Sponsored Project

The IF Project

Kathlyn Horan
Kathlyn Horan
the tattooed hands of an inmate fill out paperwork.

In the United States, there are over 6.8 million people in prison, jail, on probation or parole. That is 1 in every 35 adults. Perhaps even more alarming is that women are the fastest growing segment of the incarcerated population, increasing at nearly double the rate of men since 1985.

In 2008, Seattle police officer Kim Bogucki walked through the gates of the Washington Corrections Center for Women, intent on asking a group of mothers for permission to work with their school-aged daughters in a Girl Scouts Beyond Bars troop for girls with incarcerated parents.
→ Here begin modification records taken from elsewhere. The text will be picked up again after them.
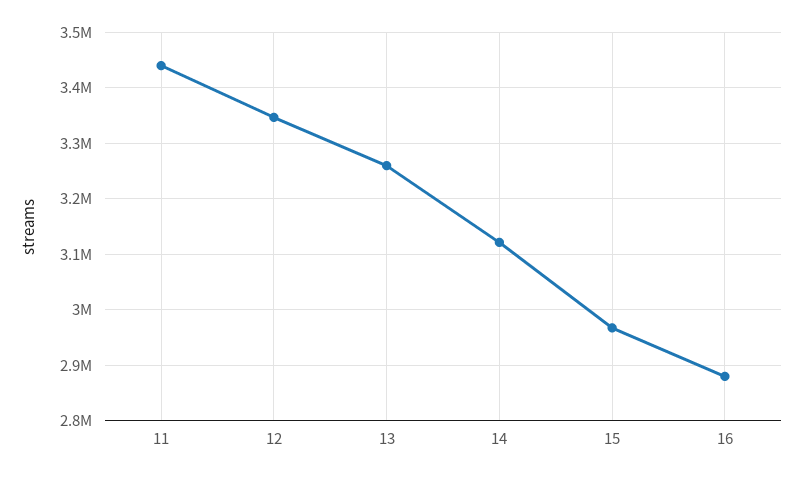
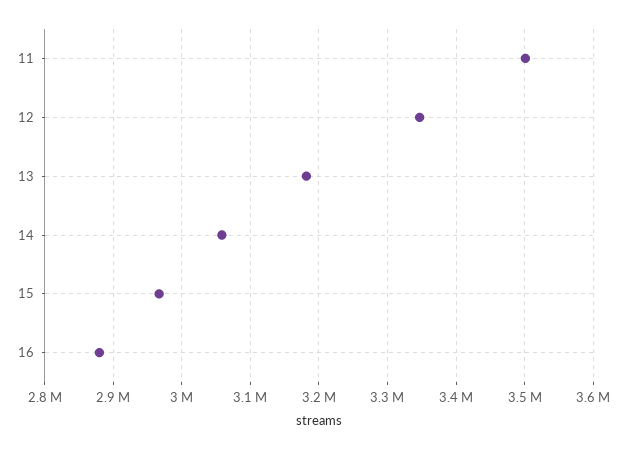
  {
-   "11": 3440000,
+   "11": 3500000,
    "12": 3350000,
-   "13": 3260000,
+   "13": 3180000,
-   "14": 3120000,
+   "14": 3060000,
    "15": 2970000,
    "16": 2880000
  }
On that day, Bogucki asked the mothers a critical question: “If there was something someone could have said or done that would have changed the path that led you here, what would it have been?”

For one of the inmates in particular this question struck a chord. Renata Abramson, a repeat offender serving a nine-year sentence. In the days that followed, Renata took it upon herself to answer that question in writing, and invited her fellow prisoners to do the same. When Bogucki returned to prison a month later, Renata handed her a stack of raw and poignant essays and The IF Project was born.

The voices that came forth told heartbreaking stories of abject poverty, neglect, drugs, and physical, emotional and sexual abuse. For the first time in many of the women’s lives, the essays gave them a chance to express themselves and be vulnerable without judgment. For the first time, Renata saw that a police officer genuinely cared about her, and about ensuring that her children could avoid the seemingly inevitable road to incarceration. An unlikely relationship between cop and convict was forged.

The “IF Project” is a feature length documentary that follows this extraordinary police officer and four of the women in the program through their journey as they are released, reunited with their families and faced with life on the outside.